In the afternoon we have another scheduled exercise session, then we have another short conference with Houston, Moscow, and Huntsville at around 7 p.m. to wrap up any questions from the day's work. Following that is dinner (always a fun time!), and then we have a few hours of free time before bedtime to do what we choose. I spend this time working on some science experiments of my own (I'll describe those in a later installment), sending and reading e-mails from home, and taking photographs out the window. There is also a small electronic piano up here that I like to tinker around on. The other night was amateur barber night here, as we were getting a little shaggy and it was time for a haircut. These hours go by really quickly. Just like at home it seems there are never enough hours in the day to get all of my personal projects done! Finally it is time for bed; I have a sleeping compartment in the Laboratory Module, and Yuri has one down in the Service Module. They are each about the size of a phone booth. My sleeping bag is mounted up on the wall, and when I finally get to bed I have no trouble at all falling asleep. All in all, we work about 10 hours a day, with a half-day off on Saturday and a full day off on Sunday. Although when you live in your office it is a little hard to draw the line between on duty and off duty - we are often called by the ground to perform some task when something goes wrong and they need our help on some procedure.

By the way, the ground doesn't micromanage our time, and in fact most things on our schedule are very flexible. Only sometimes does a particular task need to be done at a particular time, and if so it is called out that way on our schedule. Otherwise, we are free to move tasks around during the day as we see fit, although the order that Mission Control lays it all out in the schedule usually works pretty well. Mission Control's job is to see to it that the required tasks are prioritized and that there is enough time to do the tasks, as well as doing any needed coordination. Our job is to get all the tasks done. We often make suggestions for optimizing things, and we work together to make operations more efficient the next time.
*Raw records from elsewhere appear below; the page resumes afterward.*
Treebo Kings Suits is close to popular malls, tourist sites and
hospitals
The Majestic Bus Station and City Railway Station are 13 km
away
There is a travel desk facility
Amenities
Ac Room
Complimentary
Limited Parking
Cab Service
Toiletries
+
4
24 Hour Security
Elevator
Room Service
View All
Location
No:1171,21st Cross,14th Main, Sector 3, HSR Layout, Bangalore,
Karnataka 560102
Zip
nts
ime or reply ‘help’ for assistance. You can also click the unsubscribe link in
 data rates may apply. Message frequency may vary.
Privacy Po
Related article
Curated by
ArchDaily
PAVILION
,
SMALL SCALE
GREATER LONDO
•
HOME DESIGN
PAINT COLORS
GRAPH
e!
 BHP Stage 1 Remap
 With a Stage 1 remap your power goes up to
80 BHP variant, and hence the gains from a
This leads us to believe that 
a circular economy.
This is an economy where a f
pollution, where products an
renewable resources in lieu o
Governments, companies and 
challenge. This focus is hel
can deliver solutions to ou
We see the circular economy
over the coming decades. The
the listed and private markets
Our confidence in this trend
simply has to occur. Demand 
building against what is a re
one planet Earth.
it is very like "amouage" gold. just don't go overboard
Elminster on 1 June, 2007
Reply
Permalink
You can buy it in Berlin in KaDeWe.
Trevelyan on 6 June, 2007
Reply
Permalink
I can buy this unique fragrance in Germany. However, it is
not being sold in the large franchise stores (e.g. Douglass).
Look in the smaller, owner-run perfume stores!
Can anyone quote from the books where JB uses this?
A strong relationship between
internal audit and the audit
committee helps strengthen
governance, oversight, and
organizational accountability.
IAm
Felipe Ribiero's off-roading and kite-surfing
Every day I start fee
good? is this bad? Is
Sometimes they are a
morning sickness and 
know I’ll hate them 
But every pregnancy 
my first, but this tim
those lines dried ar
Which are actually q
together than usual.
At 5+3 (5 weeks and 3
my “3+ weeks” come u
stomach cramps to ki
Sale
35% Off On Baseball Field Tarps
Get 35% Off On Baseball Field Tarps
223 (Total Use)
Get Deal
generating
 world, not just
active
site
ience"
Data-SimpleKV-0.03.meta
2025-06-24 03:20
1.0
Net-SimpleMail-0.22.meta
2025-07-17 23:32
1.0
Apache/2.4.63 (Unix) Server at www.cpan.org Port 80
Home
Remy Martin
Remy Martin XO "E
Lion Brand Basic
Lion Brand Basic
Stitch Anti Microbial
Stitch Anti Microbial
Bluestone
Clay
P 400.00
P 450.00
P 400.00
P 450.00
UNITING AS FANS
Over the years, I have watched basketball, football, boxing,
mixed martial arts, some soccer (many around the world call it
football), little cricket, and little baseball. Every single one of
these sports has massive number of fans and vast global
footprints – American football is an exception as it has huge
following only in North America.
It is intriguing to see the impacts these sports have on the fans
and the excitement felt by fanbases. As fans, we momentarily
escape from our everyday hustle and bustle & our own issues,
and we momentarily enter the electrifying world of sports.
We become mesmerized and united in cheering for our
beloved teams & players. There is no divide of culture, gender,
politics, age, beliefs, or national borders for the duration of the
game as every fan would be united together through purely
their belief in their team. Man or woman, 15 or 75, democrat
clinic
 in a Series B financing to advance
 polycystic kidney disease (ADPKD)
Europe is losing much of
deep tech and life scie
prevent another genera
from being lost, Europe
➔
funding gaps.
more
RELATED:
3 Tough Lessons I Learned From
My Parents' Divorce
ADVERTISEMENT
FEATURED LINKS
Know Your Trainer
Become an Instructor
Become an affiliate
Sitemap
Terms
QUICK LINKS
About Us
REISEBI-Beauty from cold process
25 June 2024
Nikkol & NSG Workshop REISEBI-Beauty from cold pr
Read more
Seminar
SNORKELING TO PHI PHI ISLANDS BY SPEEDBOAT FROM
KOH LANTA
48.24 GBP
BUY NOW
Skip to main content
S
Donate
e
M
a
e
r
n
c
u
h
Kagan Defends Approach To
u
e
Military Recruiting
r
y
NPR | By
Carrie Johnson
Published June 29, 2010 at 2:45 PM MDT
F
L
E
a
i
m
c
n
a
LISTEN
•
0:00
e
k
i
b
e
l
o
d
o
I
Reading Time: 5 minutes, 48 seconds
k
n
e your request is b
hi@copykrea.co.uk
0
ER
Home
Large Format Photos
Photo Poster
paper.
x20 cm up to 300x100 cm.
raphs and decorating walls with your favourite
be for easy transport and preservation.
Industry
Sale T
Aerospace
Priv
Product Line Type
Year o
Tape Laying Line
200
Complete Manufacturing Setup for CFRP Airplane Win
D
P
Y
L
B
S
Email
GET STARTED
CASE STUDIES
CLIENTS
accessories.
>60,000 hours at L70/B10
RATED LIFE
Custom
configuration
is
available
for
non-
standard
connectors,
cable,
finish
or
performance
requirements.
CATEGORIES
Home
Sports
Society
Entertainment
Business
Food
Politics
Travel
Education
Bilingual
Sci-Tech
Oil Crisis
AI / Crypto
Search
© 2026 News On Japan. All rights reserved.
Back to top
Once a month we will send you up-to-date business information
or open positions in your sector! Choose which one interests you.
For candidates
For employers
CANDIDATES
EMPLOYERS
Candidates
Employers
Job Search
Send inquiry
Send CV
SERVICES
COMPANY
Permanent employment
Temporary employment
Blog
This is a very good system - think of how it would work if you had somebody several thousand miles away try to organize your day at the office down to the minute. It wouldn't work very well, since they are not there to make real-time decisions on what is best to do at any particular moment. You have certain things you need to get done each day, and you may juggle things around depending on how things are going. We do the same up here. Think of this as one big experimental vehicle - which it really is because it is the first of its type and one-of-a-kind. Our day-to-day operations, including repairs and maintenance, are giving us experience that will hopefully help us design and operate long-duration missions to asteroids and to Mars. Sometimes the lessons we learn are how to do things, sometimes the lessons are how not to do things. But we, as well as the engineers, managers, and scientists, are learning things that can help us leave low Earth orbit and explore.

NASA ISS Science Officer Ed Lu cuts Commander Yuri Malenchenko's hair

Okay, so our haircuts aren't so good! What do you expect? The thing in Yuri's left hand is the vacuum cleaner hose (to suck up all the hair).